NIH grant to fund radiation oncology center on Medical Campus
School named part of national network focused on biology of irradiated tumors
Matt MillerJulie K. Schwarz, MD, PhD, (left) and Clifford G. Robinson, MD, both at Washington University School of Medicine in St. Louis, are leading a new radiation oncology research center focused on understanding the biologic effects of radiation therapy in cancer treatment. It is one of only five centers that make up the Radiation Oncology-Biology Integration Network, of the National Institutes of Health (NIH).
Washington University School of Medicine in St. Louis has received a five-year, $7.8 million grant from the National Institutes of Health (NIH) to support a radiation oncology center that is part of a select national network of centers aimed at understanding the biologic effects of radiation therapy in cancer treatment.
Washington University’s new center — named the MicroEnvironment and Tumor Effects of Radiotherapy Center (METEOR) — is to be co-led by Julie K. Schwarz, MD, PhD, and Clifford G. Robinson, MD, professors of radiation oncology at the School of Medicine. It is one of only five centers that make up the NIH’s Radiation Oncology-Biology Integration Network.
Researchers within Washington University’s center will investigate how radiation therapy influences immune cells, immune signaling and tumor metabolism in the microenvironment of the tumor in patients with pancreatic and cervical cancer. Schwarz and Robinson treat patients at Siteman Cancer Center, based at Barnes-Jewish Hospital and Washington University School of Medicine.
“We are focused on pancreatic and cervical cancer because they are extremely hard to treat, and there’s a real opportunity for improvement,” said Schwarz, who is also director of the Cancer Biology Division and vice chair for research in the Department of Radiation Oncology. “We need a better understanding of what radiation therapy does to the immune system. At times, radiation can stimulate the immune system. And at other times, radiotherapy can suppress it. We don’t understand what makes it go in one direction or the other. These national centers are designed to help us answer these kinds of questions.”
The university center’s scientists will analyze biological samples and tumor images collected from patients who choose to participate in the research. The investigators will collect samples over time — before, during and after treatment — to help understand the biology of the original tumor and surrounding immune cells and how these change after receiving prescribed standard courses of radiation and chemotherapy.
According to the researchers, most of the samples and imaging gathered on each patient will be collected during standard care, in an effort to reduce additional burdens on participants. The investigators will follow patients over time and study any tumors that may recur. Much research into immunity in cancer is focused on T cells. Similarly, the researchers will investigate T cells, but they also will include less studied cell types, including macrophages and dendritic cells.
“This network of centers is bringing together national leaders in the field to analyze, in a detailed and comprehensive way, what radiation is actually doing to cancer cells and their surroundings, including to the immune cells that are present,” said Robinson, who also leads the Cardiothoracic and Stereotactic Body Radiotherapy services and serves as the radiation oncology department’s associate director of clinical programs. “We will be able to share what we learn across all of the centers. We’re also excited about the training component of our center; it’s so important to be able to prepare the next generation of investigators to carry this work forward.”
Matt MillerThe network’s research will help investigators get to the bottom of fundamental, long-unanswered questions in the field of radiation oncology. The researchers will be able to compare the effects of various treatment regimens — including chemotherapy alone, radiation alone, and combined chemo-radiotherapy — as well as different types of radiation, such as external beam radiation versus brachytherapy, in which a radiation source is placed inside the body, as close to the tumor as possible.

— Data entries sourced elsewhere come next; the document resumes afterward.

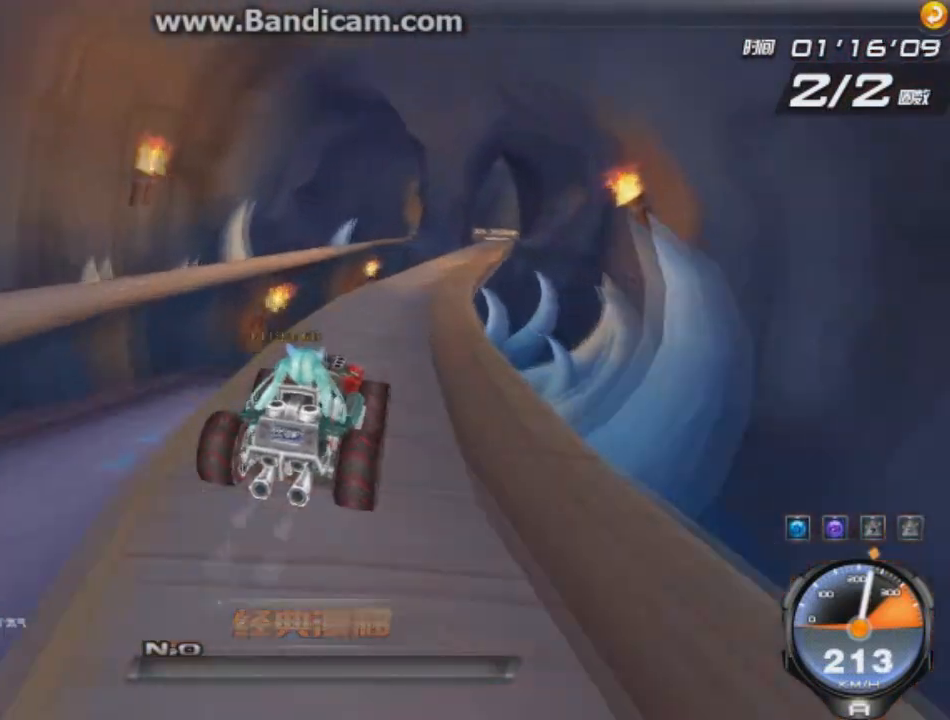
{"keys": ["up"], "events": [[375, "ctrl", "down"], [459, "ctrl", "up"], [501, "right", "up"]]}
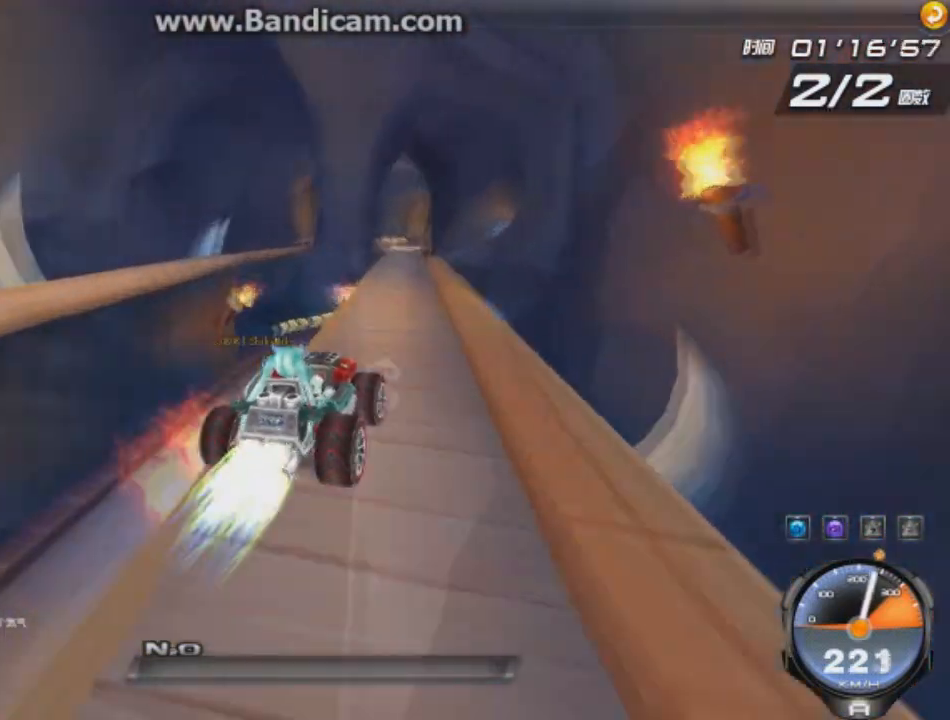
{"keys": ["up"], "events": [[333, "left", "down"], [458, "left", "up"]]}
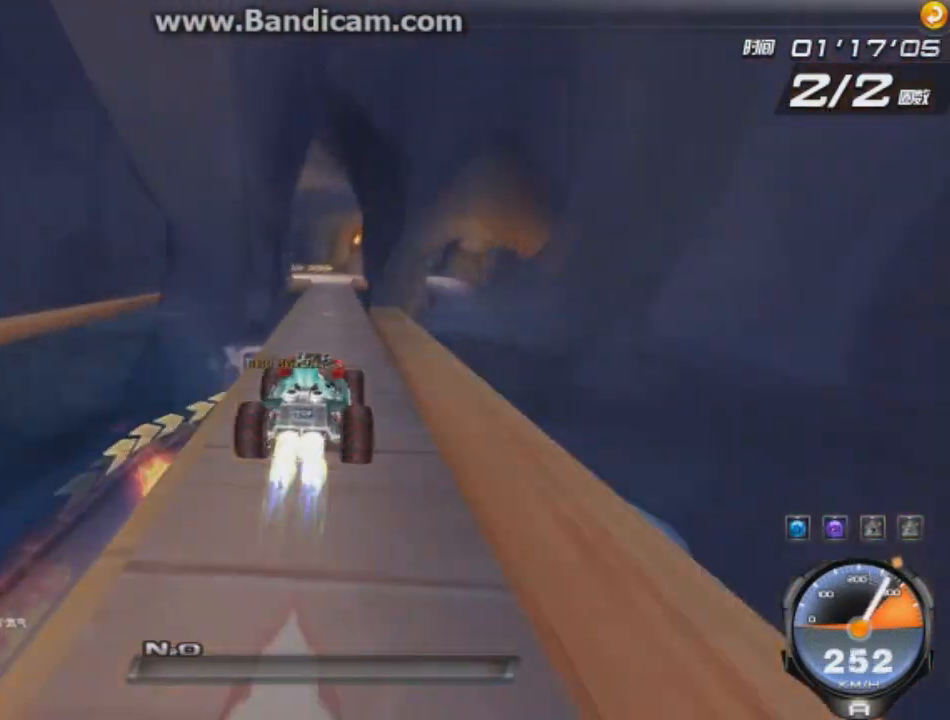
{"keys": ["right", "up"], "events": [[42, "left", "down"], [209, "left", "up"], [375, "right", "down"]]}
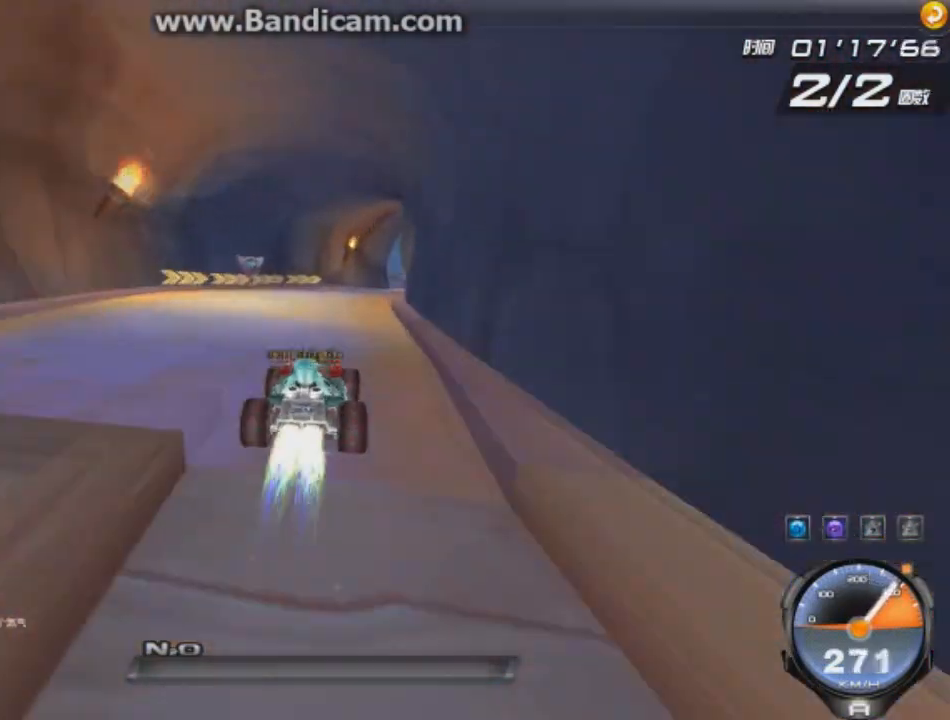
{"keys": ["up"], "events": [[417, "right", "up"]]}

The researchers also will work to understand differences that occur when the same radiation dose is delivered in different fractions. For example, some patients receive fewer treatments with a higher radiation level delivered in each treatment, while others receive more treatments with less radiation delivered in each. The researchers will be able to harness advanced single-cell sequencing technologies and tools for mapping the 3D structure of the tumors to identify, in great detail, what individual cells are doing before, during and after these treatment strategies.
“The goal of gathering all of this data is to help us identify possible treatment targets and design future clinical trials based on what we learn about the function of these cancer cells and nearby immune cells,” Schwarz said.
Other co-principal investigators of the university’s center are David G. DeNardo, PhD, a professor of medicine and co-director of the Section of Molecular Oncology in the Division of Oncology; Geoffrey D. Hugo, PhD, a professor of radiation oncology and vice chair of medical physics; Albert M. Lai, PhD, a professor of medicine and deputy director of the university’s Institute for Informatics, Data Science and Biostatistics; and Michael Benjamin Major, PhD, the Alan A. and Edith L. Wolff Professor of Cell Biology & Physiology.